BEGIN RECORDED INFORMATION

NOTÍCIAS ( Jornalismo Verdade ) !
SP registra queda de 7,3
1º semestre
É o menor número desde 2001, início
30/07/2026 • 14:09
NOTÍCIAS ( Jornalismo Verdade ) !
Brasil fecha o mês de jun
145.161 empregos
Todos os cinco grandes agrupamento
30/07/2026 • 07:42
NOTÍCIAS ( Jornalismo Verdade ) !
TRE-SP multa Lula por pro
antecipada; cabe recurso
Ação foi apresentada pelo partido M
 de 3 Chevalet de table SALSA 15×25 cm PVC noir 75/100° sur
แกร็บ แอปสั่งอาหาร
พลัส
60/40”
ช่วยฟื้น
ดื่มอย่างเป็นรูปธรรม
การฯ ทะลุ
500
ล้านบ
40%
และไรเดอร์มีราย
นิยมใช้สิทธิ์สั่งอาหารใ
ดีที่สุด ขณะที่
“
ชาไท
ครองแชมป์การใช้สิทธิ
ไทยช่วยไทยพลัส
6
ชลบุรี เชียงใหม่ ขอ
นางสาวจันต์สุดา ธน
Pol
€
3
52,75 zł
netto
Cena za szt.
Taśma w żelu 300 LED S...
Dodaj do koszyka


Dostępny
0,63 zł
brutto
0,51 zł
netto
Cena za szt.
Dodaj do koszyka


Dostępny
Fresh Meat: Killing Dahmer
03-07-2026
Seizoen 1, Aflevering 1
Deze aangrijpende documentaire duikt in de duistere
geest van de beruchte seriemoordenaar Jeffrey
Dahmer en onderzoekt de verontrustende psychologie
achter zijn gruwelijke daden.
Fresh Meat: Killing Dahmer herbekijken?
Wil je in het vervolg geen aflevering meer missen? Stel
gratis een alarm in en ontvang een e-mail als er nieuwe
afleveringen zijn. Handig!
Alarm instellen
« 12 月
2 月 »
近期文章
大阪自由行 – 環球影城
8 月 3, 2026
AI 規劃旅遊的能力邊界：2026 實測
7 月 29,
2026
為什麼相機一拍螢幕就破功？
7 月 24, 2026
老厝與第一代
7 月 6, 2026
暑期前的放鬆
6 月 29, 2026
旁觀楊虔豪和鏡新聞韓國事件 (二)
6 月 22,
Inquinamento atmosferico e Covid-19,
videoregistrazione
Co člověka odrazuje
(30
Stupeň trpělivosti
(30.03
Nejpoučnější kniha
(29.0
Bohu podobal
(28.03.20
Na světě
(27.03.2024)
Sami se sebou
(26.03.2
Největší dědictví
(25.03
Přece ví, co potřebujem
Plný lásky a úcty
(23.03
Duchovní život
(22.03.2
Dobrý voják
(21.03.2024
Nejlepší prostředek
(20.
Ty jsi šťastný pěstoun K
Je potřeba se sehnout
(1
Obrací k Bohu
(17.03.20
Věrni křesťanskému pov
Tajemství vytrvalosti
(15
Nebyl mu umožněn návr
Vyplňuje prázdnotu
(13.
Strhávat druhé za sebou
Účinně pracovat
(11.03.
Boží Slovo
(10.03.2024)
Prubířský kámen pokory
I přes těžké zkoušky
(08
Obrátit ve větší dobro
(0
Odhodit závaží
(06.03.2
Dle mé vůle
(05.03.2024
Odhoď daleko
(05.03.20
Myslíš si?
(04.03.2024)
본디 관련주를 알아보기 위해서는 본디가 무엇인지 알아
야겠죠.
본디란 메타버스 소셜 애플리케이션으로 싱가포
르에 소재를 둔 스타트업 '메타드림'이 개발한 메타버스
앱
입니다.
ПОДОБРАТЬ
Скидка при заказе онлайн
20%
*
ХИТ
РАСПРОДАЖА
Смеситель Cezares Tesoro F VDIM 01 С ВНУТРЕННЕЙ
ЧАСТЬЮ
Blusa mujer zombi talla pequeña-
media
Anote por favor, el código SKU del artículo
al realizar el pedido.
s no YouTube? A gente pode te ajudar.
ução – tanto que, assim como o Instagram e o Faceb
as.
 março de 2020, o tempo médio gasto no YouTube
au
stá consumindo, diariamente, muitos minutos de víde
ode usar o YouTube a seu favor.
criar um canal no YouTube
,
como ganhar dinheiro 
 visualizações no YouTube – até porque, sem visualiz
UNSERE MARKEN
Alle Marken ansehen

END RECORDED INFORMATION

**INSTRUCTIONS TO FOLLOW**
Rewrite the listing from its first line through the line containing "geest van de beruchte seriemoordenaar Jeffrey", both ends included, swapping "Dodaj do koszyka" for "Kup teraz" and leaving everything else unchanged.

**ANSWER AREA**
NOTÍCIAS ( Jornalismo Verdade ) !
SP registra queda de 7,3
1º semestre
É o menor número desde 2001, início
30/07/2026 • 14:09
NOTÍCIAS ( Jornalismo Verdade ) !
Brasil fecha o mês de jun
145.161 empregos
Todos os cinco grandes agrupamento
30/07/2026 • 07:42
NOTÍCIAS ( Jornalismo Verdade ) !
TRE-SP multa Lula por pro
antecipada; cabe recurso
Ação foi apresentada pelo partido M
 de 3 Chevalet de table SALSA 15×25 cm PVC noir 75/100° sur
แกร็บ แอปสั่งอาหาร
พลัส
60/40”
ช่วยฟื้น
ดื่มอย่างเป็นรูปธรรม
การฯ ทะลุ
500
ล้านบ
40%
และไรเดอร์มีราย
นิยมใช้สิทธิ์สั่งอาหารใ
ดีที่สุด ขณะที่
“
ชาไท
ครองแชมป์การใช้สิทธิ
ไทยช่วยไทยพลัส
6
ชลบุรี เชียงใหม่ ขอ
นางสาวจันต์สุดา ธน
Pol
€
3
52,75 zł
netto
Cena za szt.
Taśma w żelu 300 LED S...
Kup teraz


Dostępny
0,63 zł
brutto
0,51 zł
netto
Cena za szt.
Kup teraz


Dostępny
Fresh Meat: Killing Dahmer
03-07-2026
Seizoen 1, Aflevering 1
Deze aangrijpende documentaire duikt in de duistere
geest van de beruchte seriemoordenaar Jeffrey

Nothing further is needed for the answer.